Luhut bertanya duduk persoalan kasus tersebut. Kepada Luhut, Ahok mengaku masalah itu ada kepentingan.

“Dia tanya kenapa bisa kejadian seperti itu. Saya laporkan saja, bahwa ini tendensius,” jelasnya. Ahok mengklaim mendapat dukungan dari Luhut dalam kasus tersebut. Dia mengaku Luhut memberinya dukungan karena yakin tak mungkin ada dugaan mark up anggaran dalam proyek tersebut.

“Beliau kenal betul dengan saya, dia bilang saya juga enggak percaya masa kamu mau main duit segitu. Saya bilang tadi kita akan kasih laporan lengkap saja,” jelas dia. Kasus ini sendiri bermula saat Badan Pemeriksa Keuangan (BPK) memberi penilaian Wajar Dengan Pengecualian (WDP) untuk laporan keuangan Pemprov DKI Jakarta tahun anggaran 2014. Salah satu yang membuat DKI mendapat WDP karena proyek pembebasan lahan di Sumber Waras, Grogol, Jakarta Barat, bermasalah.

BPK menganggap pembelian lahan Rumah Sakit Sumber Waras seluas 3,7 hektare untuk membangun pusat pengobatan kanker dan jantung itu diduga merugikan negara Rp 191 miliar. BPK menemukan perbedaan harga Nilai Jual Objek Pajak (NJOP) pada lahan di sekitar Rumah Sakit Sumber Waras dengan lahan rumah sakit itu sendiri. Tak hanya itu, BPK juga sempat mengindikasikan adanya penggelembungan harga dalam pembelian tanah.
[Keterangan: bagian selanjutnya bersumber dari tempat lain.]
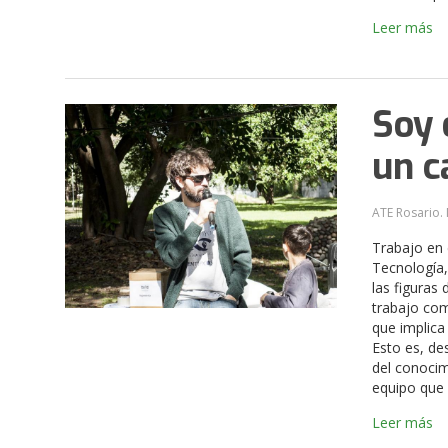
Leer más
Soy 
un c
ATE Rosario. 
Trabajo en 
Tecnología,
las figuras
trabajo com
que implica
Esto es, de
del conocim
equipo que 
Leer más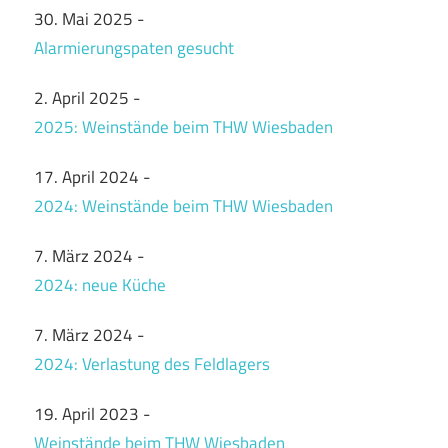
30. Mai 2025
-
Alarmierungspaten gesucht
2. April 2025
-
2025: Weinstände beim THW Wiesbaden
17. April 2024
-
2024: Weinstände beim THW Wiesbaden
7. März 2024
-
2024: neue Küche
7. März 2024
-
2024: Verlastung des Feldlagers
19. April 2023
-
Weinstände beim THW Wiesbaden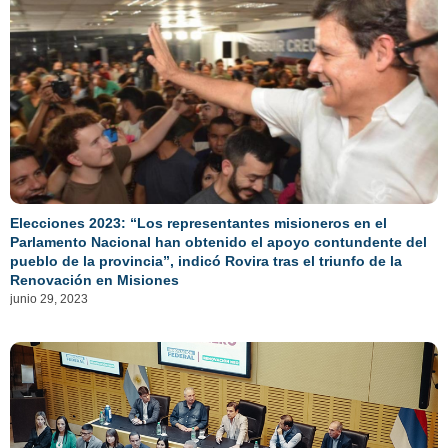
Elecciones 2023: “Los representantes misioneros en el
Parlamento Nacional han obtenido el apoyo contundente del
pueblo de la provincia”, indicó Rovira tras el triunfo de la
Renovación en Misiones
junio 29, 2023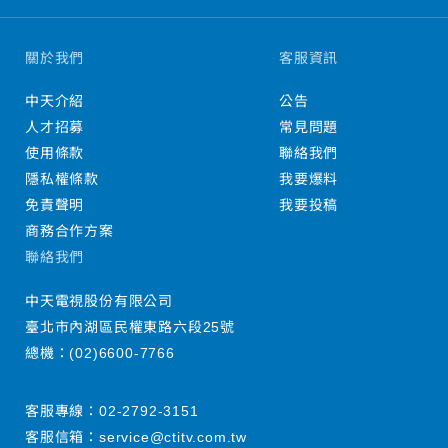
關於我們
客服資訊
中天介紹
公告
人才招募
常見問題
使用條款
聯絡我們
隱私權條款
我要爆料
免責聲明
我要投稿
商務合作方案
聯絡我們
中天電視股份有限公司
臺北市內湖區民權東路六段25號
總機：
(02)6600-7766
客服專線：
02-2792-3151
客服信箱：
service@ctitv.com.tw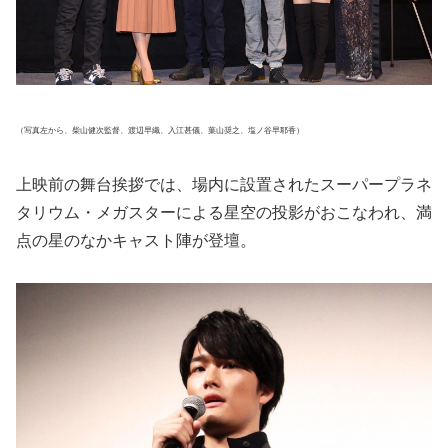
（写真左から、柴山健次監督、渡辺早織、入江甚儀、葉山奨之、塩ノ谷早耶香）
上映前の舞台挨拶では、場内に設置されたスーパープラネ
タリウム・メガスターによる星空の投影がおこなわれ、満
点の星のなかキャスト陣が登壇。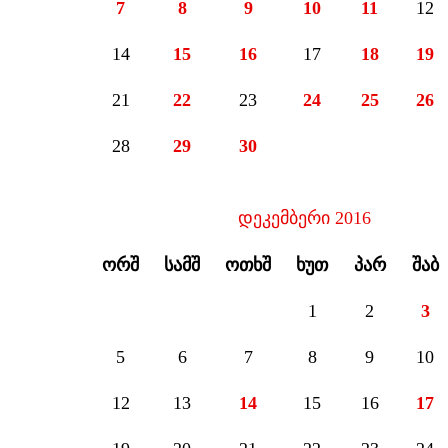
7
8
9
10
11
12
14
15
16
17
18
19
21
22
23
24
25
26
28
29
30
დეკემბერი 2016
ᲝᲠᲨ
ᲡᲐᲛᲨ
ᲝᲗᲮᲨ
ᲮᲣᲗ
ᲞᲐᲠ
ᲨᲐᲑ
1
2
3
5
6
7
8
9
10
12
13
14
15
16
17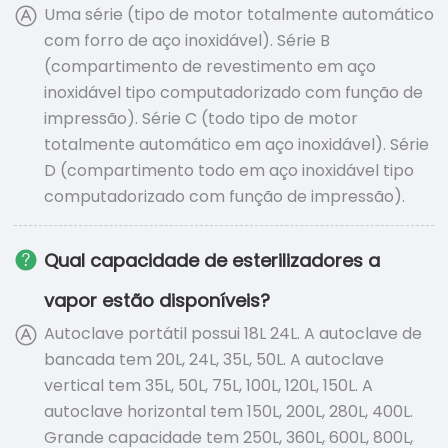
Uma série (tipo de motor totalmente automático
com forro de aço inoxidável). Série B
(compartimento de revestimento em aço
inoxidável tipo computadorizado com função de
impressão). Série C (todo tipo de motor
totalmente automático em aço inoxidável). Série
D (compartimento todo em aço inoxidável tipo
computadorizado com função de impressão).
Qual capacidade de esterilizadores a
vapor estão disponíveis?
Autoclave portátil possui 18L 24L. A autoclave de
bancada tem 20L, 24L, 35L, 50L. A autoclave
vertical tem 35L, 50L, 75L, 100L, 120L, 150L. A
autoclave horizontal tem 150L, 200L, 280L, 400L.
Grande capacidade tem 250L, 360L, 600L, 800L,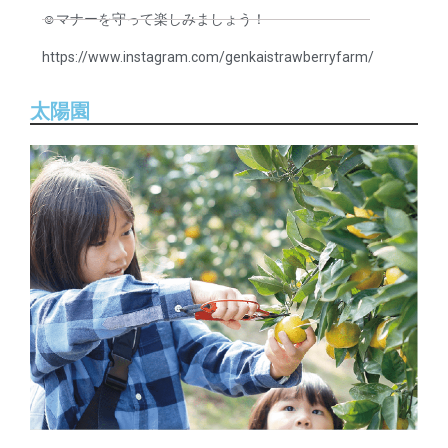
☺︎マナーを守って楽しみましょう！
https://www.instagram.com/genkaistrawberryfarm/
太陽園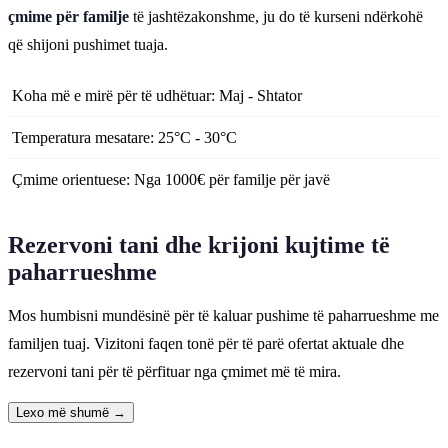
çmime për familje
të jashtëzakonshme, ju do të kurseni ndërkohë
që shijoni pushimet tuaja.
Koha më e mirë për të udhëtuar: Maj - Shtator
Temperatura mesatare: 25°C - 30°C
Çmime orientuese: Nga 1000€ për familje për javë
Rezervoni tani dhe krijoni kujtime të
paharrueshme
Mos humbisni mundësinë për të kaluar pushime të paharrueshme me
familjen tuaj. Vizitoni faqen tonë për të parë ofertat aktuale dhe
rezervoni tani për të përfituar nga çmimet më të mira.
Lexo më shumë →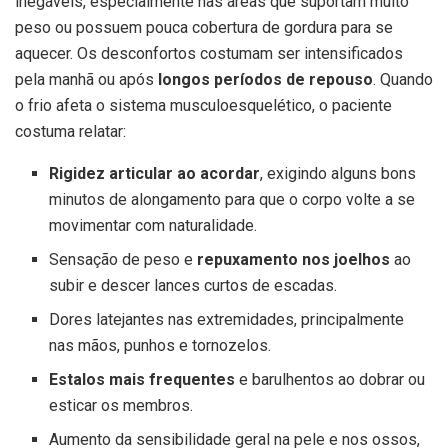
inegáveis, especialmente nas áreas que suportam muito
peso ou possuem pouca cobertura de gordura para se
aquecer. Os desconfortos costumam ser intensificados
pela manhã ou após
longos períodos de repouso
. Quando
o frio afeta o sistema musculoesquelético, o paciente
costuma relatar:
Rigidez articular ao acordar
, exigindo alguns bons
minutos de alongamento para que o corpo volte a se
movimentar com naturalidade.
Sensação de peso e
repuxamento nos joelhos
ao
subir e descer lances curtos de escadas.
Dores latejantes nas extremidades, principalmente
nas mãos, punhos e tornozelos.
Estalos mais frequentes
e barulhentos ao dobrar ou
esticar os membros.
Aumento da sensibilidade geral na pele e nos ossos,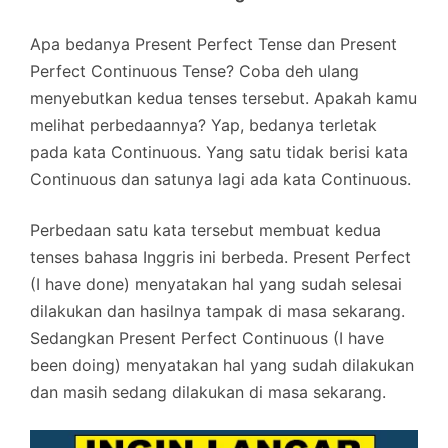
Apa bedanya Present Perfect Tense dan Present
Perfect Continuous Tense? Coba deh ulang
menyebutkan kedua tenses tersebut. Apakah kamu
melihat perbedaannya? Yap, bedanya terletak
pada kata Continuous. Yang satu tidak berisi kata
Continuous dan satunya lagi ada kata Continuous.
Perbedaan satu kata tersebut membuat kedua
tenses bahasa Inggris ini berbeda. Present Perfect
(I have done) menyatakan hal yang sudah selesai
dilakukan dan hasilnya tampak di masa sekarang.
Sedangkan Present Perfect Continuous (I have
been doing) menyatakan hal yang sudah dilakukan
dan masih sedang dilakukan di masa sekarang.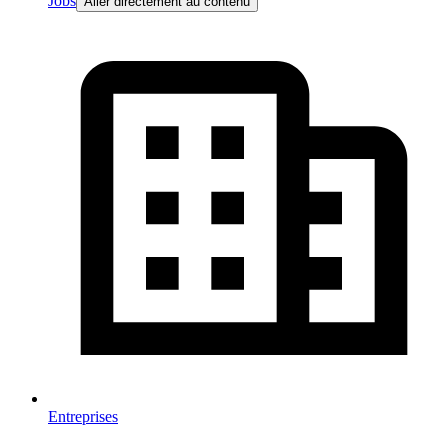
Jobs
Aller directement au contenu
Entreprises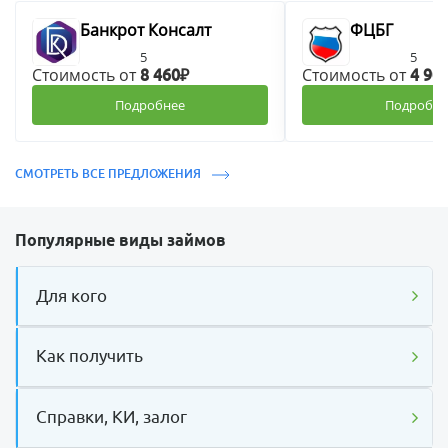
Банкрот Консалт
ФЦБГ
5
5
Стоимость от
Стоимость от
8 460₽
4 90
Подробнее
Подробне
СМОТРЕТЬ ВСЕ ПРЕДЛОЖЕНИЯ
Популярные виды займов
Для кого
Как получить
Справки, КИ, залог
Ahok selalu menangkis tudingan BPK dan DPRD DKI yang mengatakan pembelian lahan RS Sumber Waras tidak sesuai dengan NJOP. Ahok menuturkan, pembelian sebagian lahan RS Sumber Waras itu telah sesuai dengan Undang-undang Nomor 2 Tahun 2012 tentang Pengadaan Tanah dengan pembelian lahan sebagian lahan RS Sumber Waras sebesar Rp 755 miliar dimana harga tersebut jauh lebih murah dari hasil appraisal (harga taksiran), nilai pasar lahan tersebut per 15 November 2014 Rp 904 miliar, yang justru lebih mahal.